Task set:
1. In the article on private equity secondary buyouts, rewrite the paragraph that begins "ATP is also an investor in EQT Partners AB" as a short bulleted list that keeps its main facts.
2. Write down the passage of the private equity article starting with "Anne-Sylvaine Chassany of" and going on through "what it’s made.".

[START Source text]

Leo Kolivakis's picture




 

Via Pension Pulse.

Anne-Sylvaine Chassany of Bloomberg reports, Private Equity `Pass-the-Parcel' Deals Leave Investors in Lurch:

What
happens when a private equity firm sells a company it owns to another
private equity firm? While the managers of the sale collect a fee and a
profit, some of their investors are concerned the sales will hurt
returns.

 

Cinven Ltd. reaped a 70 percent
profit on its investment by selling German academic publisher Springer
Science+Business Media GmbH in December. Danish pension manager ATP, one
of the leveraged buyout firm’s backers, isn’t sure what it’s made.

 

ATP
is also an investor in EQT Partners AB, the Stockholm- based firm that
acquired Springer in a transaction valued at 2.3 billion euros ($3.1
billion). The Copenhagen-based company, which oversees about 6 billion
euros in private equity funds, is one of a growing number of investors
who are, in effect, selling companies to themselves in so-called
secondary buyouts.

 

“It takes returns away from the investors who
are in both the selling and buying funds,” Soren Brondum Andersen, a
partner at ATP Private Equity Partners, said in an interview. “There are
significant fees,” he said. “It’s also difficult to generate 10 times
your initial investment the second or third time” a company is acquired.

Secondaries accounted for a record 46 percent of all leveraged
buyouts in Europe by value this year, according to London-based research
firm Preqin Ltd.

[END Source text]
[START Dataset]

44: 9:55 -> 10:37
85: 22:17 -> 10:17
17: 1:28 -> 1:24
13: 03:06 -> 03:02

[END Dataset]
[START Dataset]

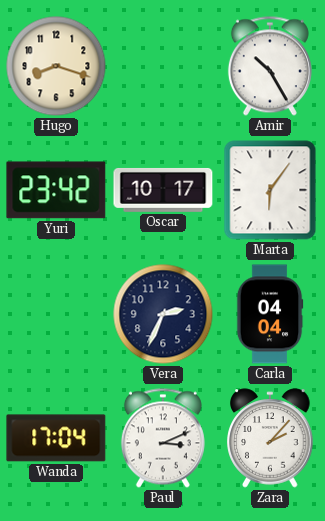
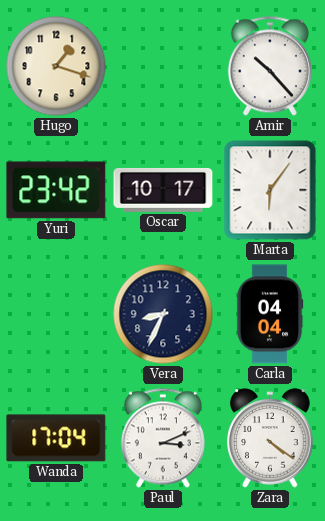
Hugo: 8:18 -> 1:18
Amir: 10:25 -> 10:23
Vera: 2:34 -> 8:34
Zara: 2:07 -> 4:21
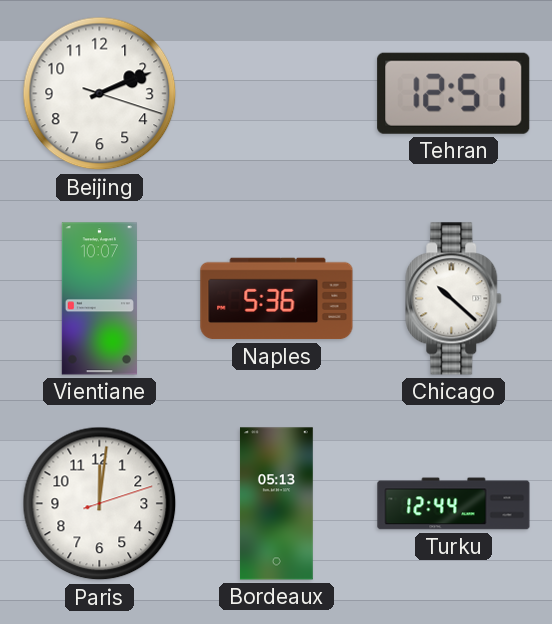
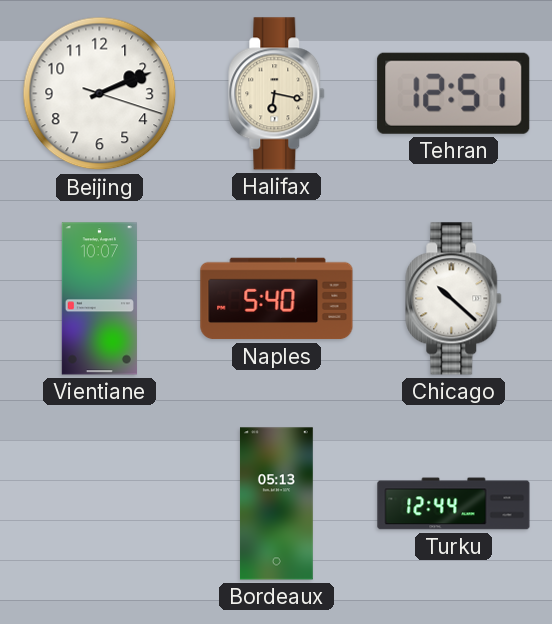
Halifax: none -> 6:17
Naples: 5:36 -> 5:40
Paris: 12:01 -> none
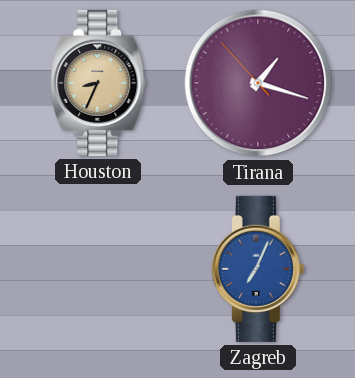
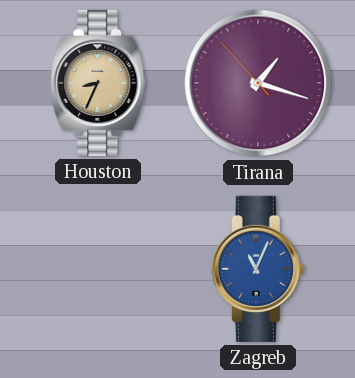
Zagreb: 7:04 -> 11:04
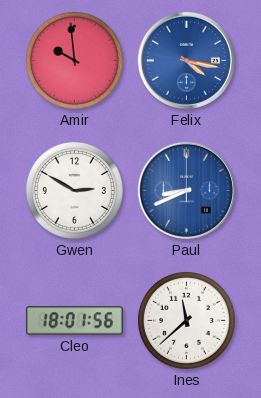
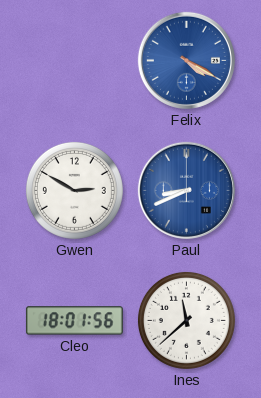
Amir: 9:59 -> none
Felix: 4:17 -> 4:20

[END Dataset]

Answers to the problems:
1.
- ATP also invests in EQT Partners AB, a Stockholm-based firm.
- EQT acquired Springer in a transaction valued at 2.3 billion euros ($3.1 billion).
- ATP is based in Copenhagen and oversees about 6 billion euros in private equity funds.
- ATP is one of a growing number of investors who are, in effect, selling companies to themselves in secondary buyouts.

2.
Anne-Sylvaine Chassany of Bloomberg reports, Private Equity `Pass-the-Parcel' Deals Leave Investors in Lurch:

What
happens when a private equity firm sells a company it owns to another
private equity firm? While the managers of the sale collect a fee and a
profit, some of their investors are concerned the sales will hurt
returns.

 

Cinven Ltd. reaped a 70 percent
profit on its investment by selling German academic publisher Springer
Science+Business Media GmbH in December. Danish pension manager ATP, one
of the leveraged buyout firm’s backers, isn’t sure what it’s made.